Today we went to the cinema with Char’s grandmum (mother’s side) and saw a film that I had really wanted to see for a long time: The King’s Choice, about King Haakon VII and his family during the German invasion of Norway in April 1940.
It is basically a movie about a man who is struggling to figure out what is his true duty when the world falls apart. In the beginning he is very adamant not to interfere in the political negotiations (or attempts at negotiating) with the Germans.
But when the government is tethering on the brink (and the country), the King finally makes the decision to use his power.
The King threatens to abdicate if the remaining officials and military leaders support a new government lead by German puppet, Vidkun Quisling.
Haakon knows that the threat is assuredly enough to delegitimize any political settlement involving Quisling and the Germans. Thus he officially does not interfere in politics, although in reality he forces the old government to say no to the Germans and Quisling.
So the fight goes on – and the price is paid. Norway doesn’t surrender for another 60 days and a lot of people die, soldiers and civilians.
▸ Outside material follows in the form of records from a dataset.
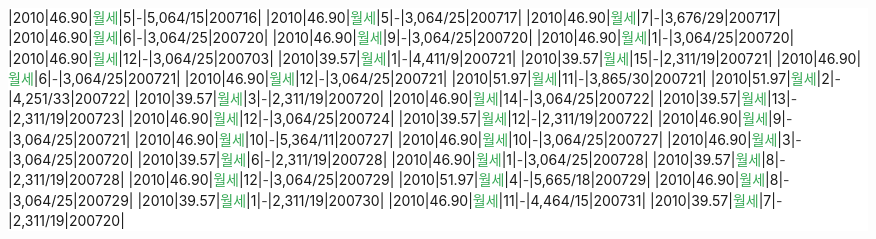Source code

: |2010|46.90|<span style="color:#34a853">월세</span>|5|<span style="color:#444444">-</span>|5,064/15|200716|
|2010|46.90|<span style="color:#34a853">월세</span>|5|<span style="color:#444444">-</span>|3,064/25|200717|
|2010|46.90|<span style="color:#34a853">월세</span>|7|<span style="color:#444444">-</span>|3,676/29|200717|
|2010|46.90|<span style="color:#34a853">월세</span>|6|<span style="color:#444444">-</span>|3,064/25|200720|
|2010|46.90|<span style="color:#34a853">월세</span>|9|<span style="color:#444444">-</span>|3,064/25|200720|
|2010|46.90|<span style="color:#34a853">월세</span>|1|<span style="color:#444444">-</span>|3,064/25|200720|
|2010|46.90|<span style="color:#34a853">월세</span>|12|<span style="color:#444444">-</span>|3,064/25|200703|
|2010|39.57|<span style="color:#34a853">월세</span>|1|<span style="color:#444444">-</span>|4,411/9|200721|
|2010|39.57|<span style="color:#34a853">월세</span>|15|<span style="color:#444444">-</span>|2,311/19|200721|
|2010|46.90|<span style="color:#34a853">월세</span>|6|<span style="color:#444444">-</span>|3,064/25|200721|
|2010|46.90|<span style="color:#34a853">월세</span>|12|<span style="color:#444444">-</span>|3,064/25|200721|
|2010|51.97|<span style="color:#34a853">월세</span>|11|<span style="color:#444444">-</span>|3,865/30|200721|
|2010|51.97|<span style="color:#34a853">월세</span>|2|<span style="color:#444444">-</span>|4,251/33|200722|
|2010|39.57|<span style="color:#34a853">월세</span>|3|<span style="color:#444444">-</span>|2,311/19|200720|
|2010|46.90|<span style="color:#34a853">월세</span>|14|<span style="color:#444444">-</span>|3,064/25|200722|
|2010|39.57|<span style="color:#34a853">월세</span>|13|<span style="color:#444444">-</span>|2,311/19|200723|
|2010|46.90|<span style="color:#34a853">월세</span>|12|<span style="color:#444444">-</span>|3,064/25|200724|
|2010|39.57|<span style="color:#34a853">월세</span>|12|<span style="color:#444444">-</span>|2,311/19|200722|
|2010|46.90|<span style="color:#34a853">월세</span>|9|<span style="color:#444444">-</span>|3,064/25|200721|
|2010|46.90|<span style="color:#34a853">월세</span>|10|<span style="color:#444444">-</span>|5,364/11|200727|
|2010|46.90|<span style="color:#34a853">월세</span>|10|<span style="color:#444444">-</span>|3,064/25|200727|
|2010|46.90|<span style="color:#34a853">월세</span>|3|<span style="color:#444444">-</span>|3,064/25|200720|
|2010|39.57|<span style="color:#34a853">월세</span>|6|<span style="color:#444444">-</span>|2,311/19|200728|
|2010|46.90|<span style="color:#34a853">월세</span>|1|<span style="color:#444444">-</span>|3,064/25|200728|
|2010|39.57|<span style="color:#34a853">월세</span>|8|<span style="color:#444444">-</span>|2,311/19|200728|
|2010|46.90|<span style="color:#34a853">월세</span>|12|<span style="color:#444444">-</span>|3,064/25|200729|
|2010|51.97|<span style="color:#34a853">월세</span>|4|<span style="color:#444444">-</span>|5,665/18|200729|
|2010|46.90|<span style="color:#34a853">월세</span>|8|<span style="color:#444444">-</span>|3,064/25|200729|
|2010|39.57|<span style="color:#34a853">월세</span>|1|<span style="color:#444444">-</span>|2,311/19|200730|
|2010|46.90|<span style="color:#34a853">월세</span>|11|<span style="color:#444444">-</span>|4,464/15|200731|
|2010|39.57|<span style="color:#34a853">월세</span>|7|<span style="color:#444444">-</span>|2,311/19|200720|
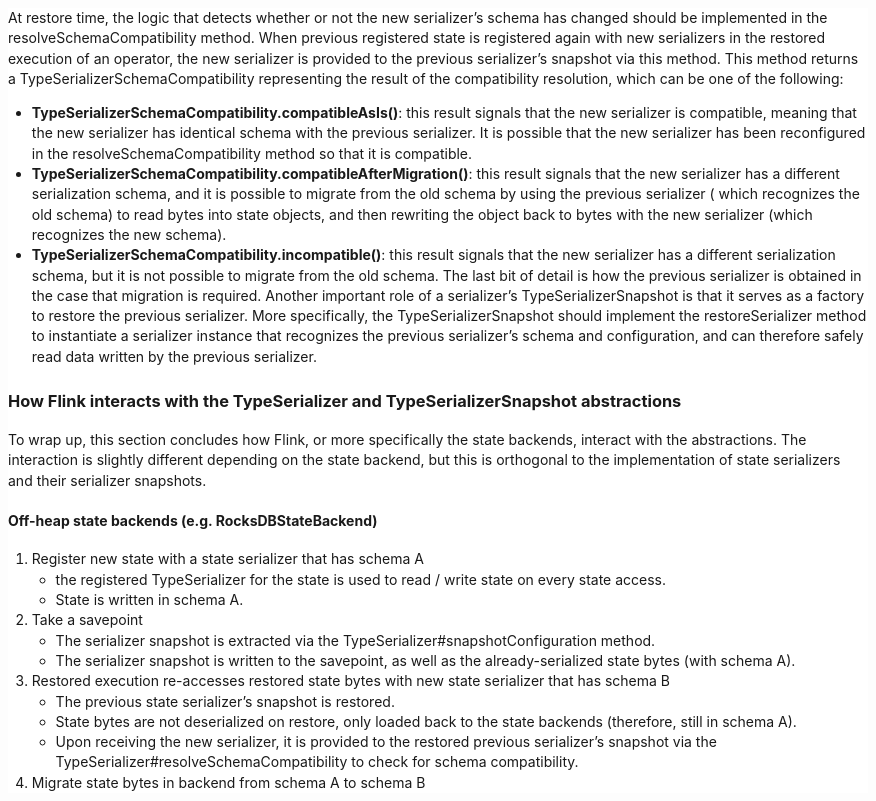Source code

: At restore time, the logic that detects whether or not the new serializer’s schema has changed should be implemented in
the resolveSchemaCompatibility method. When previous registered state is registered again with new serializers in the
restored execution of an operator, the new serializer is provided to the previous serializer’s snapshot via this method.
This method returns a TypeSerializerSchemaCompatibility representing the result of the compatibility resolution, which
can be one of the following:

* **TypeSerializerSchemaCompatibility.compatibleAsIs()**: this result signals that the new serializer is compatible,
  meaning
  that the new serializer has identical schema with the previous serializer. It is possible that the new serializer has
  been reconfigured in the resolveSchemaCompatibility method so that it is compatible.
* **TypeSerializerSchemaCompatibility.compatibleAfterMigration()**: this result signals that the new serializer has a
  different serialization schema, and it is possible to migrate from the old schema by using the previous serializer (
  which recognizes the old schema) to read bytes into state objects, and then rewriting the object back to bytes with
  the new serializer (which recognizes the new schema).
* **TypeSerializerSchemaCompatibility.incompatible()**: this result signals that the new serializer has a different
  serialization schema, but it is not possible to migrate from the old schema.
  The last bit of detail is how the previous serializer is obtained in the case that migration is required. Another
  important role of a serializer’s TypeSerializerSnapshot is that it serves as a factory to restore the previous
  serializer. More specifically, the TypeSerializerSnapshot should implement the restoreSerializer method to instantiate
  a serializer instance that recognizes the previous serializer’s schema and configuration, and can therefore safely
  read data written by the previous serializer.

### How Flink interacts with the TypeSerializer and TypeSerializerSnapshot abstractions

To wrap up, this section concludes how Flink, or more specifically the state backends, interact with the abstractions.
The interaction is slightly different depending on the state backend, but this is orthogonal to the implementation of
state serializers and their serializer snapshots.

#### Off-heap state backends (e.g. RocksDBStateBackend)

1. Register new state with a state serializer that has schema A
    * the registered TypeSerializer for the state is used to read / write state on every state access.
    * State is written in schema A.
2. Take a savepoint
    * The serializer snapshot is extracted via the TypeSerializer#snapshotConfiguration method.
    * The serializer snapshot is written to the savepoint, as well as the already-serialized state bytes (with schema
      A).
3. Restored execution re-accesses restored state bytes with new state serializer that has schema B
    * The previous state serializer’s snapshot is restored.
    * State bytes are not deserialized on restore, only loaded back to the state backends (therefore, still in schema
      A).
    * Upon receiving the new serializer, it is provided to the restored previous serializer’s snapshot via the
      TypeSerializer#resolveSchemaCompatibility to check for schema compatibility.
4. Migrate state bytes in backend from schema A to schema B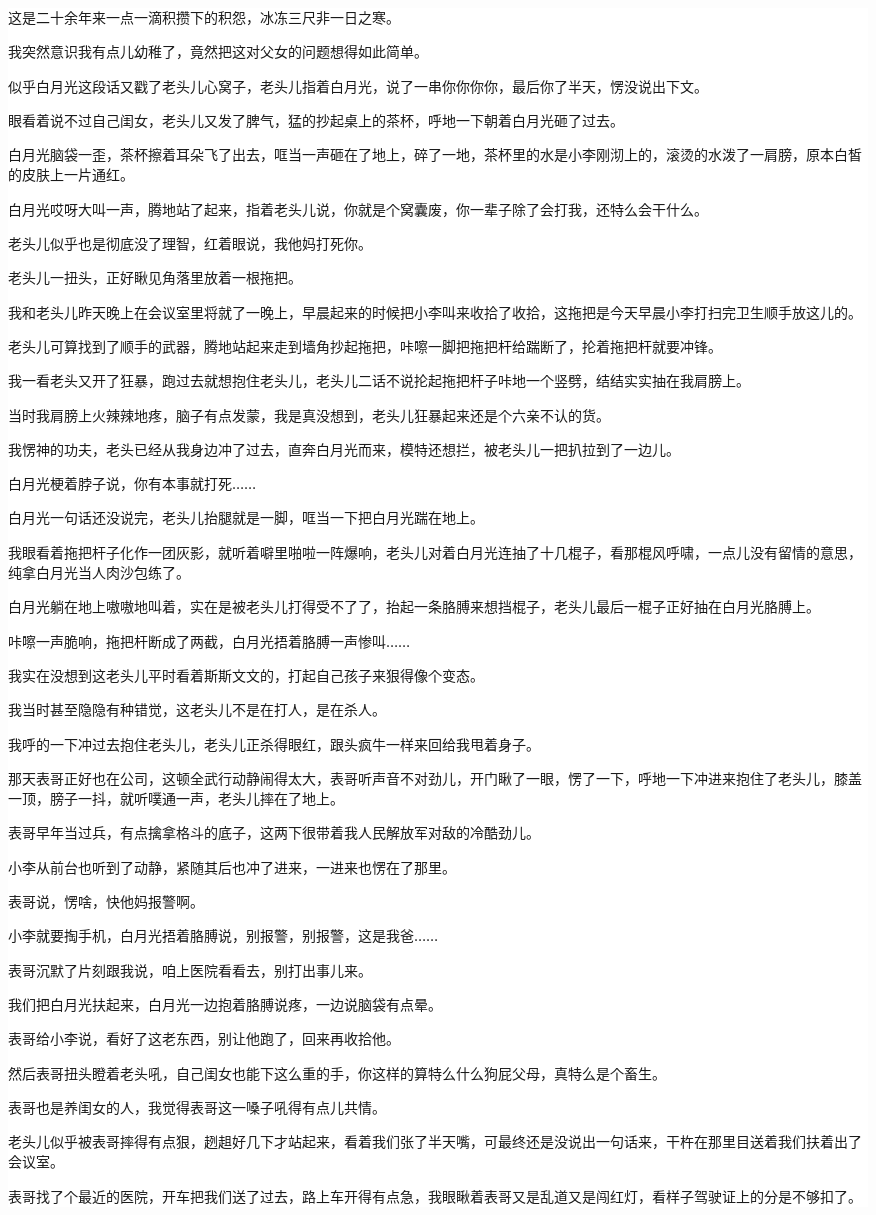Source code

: 这是二十余年来一点一滴积攒下的积怨，冰冻三尺非一日之寒。

我突然意识我有点儿幼稚了，竟然把这对父女的问题想得如此简单。

似乎白月光这段话又戳了老头儿心窝子，老头儿指着白月光，说了一串你你你你，最后你了半天，愣没说出下文。

眼看着说不过自己闺女，老头儿又发了脾气，猛的抄起桌上的茶杯，呼地一下朝着白月光砸了过去。

白月光脑袋一歪，茶杯擦着耳朵飞了出去，哐当一声砸在了地上，碎了一地，茶杯里的水是小李刚沏上的，滚烫的水泼了一肩膀，原本白皙的皮肤上一片通红。

白月光哎呀大叫一声，腾地站了起来，指着老头儿说，你就是个窝囊废，你一辈子除了会打我，还特么会干什么。

老头儿似乎也是彻底没了理智，红着眼说，我他妈打死你。

老头儿一扭头，正好瞅见角落里放着一根拖把。

我和老头儿昨天晚上在会议室里将就了一晚上，早晨起来的时候把小李叫来收拾了收拾，这拖把是今天早晨小李打扫完卫生顺手放这儿的。

老头儿可算找到了顺手的武器，腾地站起来走到墙角抄起拖把，咔嚓一脚把拖把杆给踹断了，抡着拖把杆就要冲锋。

我一看老头又开了狂暴，跑过去就想抱住老头儿，老头儿二话不说抡起拖把杆子咔地一个竖劈，结结实实抽在我肩膀上。

当时我肩膀上火辣辣地疼，脑子有点发蒙，我是真没想到，老头儿狂暴起来还是个六亲不认的货。

我愣神的功夫，老头已经从我身边冲了过去，直奔白月光而来，模特还想拦，被老头儿一把扒拉到了一边儿。

白月光梗着脖子说，你有本事就打死……

白月光一句话还没说完，老头儿抬腿就是一脚，哐当一下把白月光踹在地上。

我眼看着拖把杆子化作一团灰影，就听着噼里啪啦一阵爆响，老头儿对着白月光连抽了十几棍子，看那棍风呼啸，一点儿没有留情的意思，纯拿白月光当人肉沙包练了。

白月光躺在地上嗷嗷地叫着，实在是被老头儿打得受不了了，抬起一条胳膊来想挡棍子，老头儿最后一棍子正好抽在白月光胳膊上。

咔嚓一声脆响，拖把杆断成了两截，白月光捂着胳膊一声惨叫……

我实在没想到这老头儿平时看着斯斯文文的，打起自己孩子来狠得像个变态。

我当时甚至隐隐有种错觉，这老头儿不是在打人，是在杀人。

我呼的一下冲过去抱住老头儿，老头儿正杀得眼红，跟头疯牛一样来回给我甩着身子。

那天表哥正好也在公司，这顿全武行动静闹得太大，表哥听声音不对劲儿，开门瞅了一眼，愣了一下，呼地一下冲进来抱住了老头儿，膝盖一顶，膀子一抖，就听噗通一声，老头儿摔在了地上。

表哥早年当过兵，有点擒拿格斗的底子，这两下很带着我人民解放军对敌的冷酷劲儿。

小李从前台也听到了动静，紧随其后也冲了进来，一进来也愣在了那里。

表哥说，愣啥，快他妈报警啊。

小李就要掏手机，白月光捂着胳膊说，别报警，别报警，这是我爸……

表哥沉默了片刻跟我说，咱上医院看看去，别打出事儿来。

我们把白月光扶起来，白月光一边抱着胳膊说疼，一边说脑袋有点晕。

表哥给小李说，看好了这老东西，别让他跑了，回来再收拾他。

然后表哥扭头瞪着老头吼，自己闺女也能下这么重的手，你这样的算特么什么狗屁父母，真特么是个畜生。

表哥也是养闺女的人，我觉得表哥这一嗓子吼得有点儿共情。

老头儿似乎被表哥摔得有点狠，趔趄好几下才站起来，看着我们张了半天嘴，可最终还是没说出一句话来，干杵在那里目送着我们扶着出了会议室。

表哥找了个最近的医院，开车把我们送了过去，路上车开得有点急，我眼瞅着表哥又是乱道又是闯红灯，看样子驾驶证上的分是不够扣了。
The movie is very moody and good at delving at all the characters’ reactions to the war: From the old and weary King, his immediate family, the frustrated German ambassador, to the young private – fighting a bloody delaying action with a small group of Norwegian soldiers against a powerful force of German paratroopers who want to capture the royal family.
I like these historical dramas a lot,when they are done right. I like it when they show the human side – the sense of what it was like to have been there and having been forced to make momentous choices.
That might be momentous for your own life, like whether or not to stay and fight in a particular situation or flee.
Or for the lives connected to you, as when King Haakon decides to continue the fight, despite the price – and to take on a new role, which he had been reluctant to take on before.
It is worth remembering that not so long ago, in the youth our our grandfathers and grandmothers, such choice were everyday life.
It is worth remembering that these choices, in so many ways, made us who we are.
It is worth remembering that everyday in more distant parts of the world, outside Northwestern Europe and North America, so many people still face such choice.
It is worth remembering because the manner in which we face such choices is what defines us.
In a manner of speaking, we humans seem to have to make hard choices to become who we really are.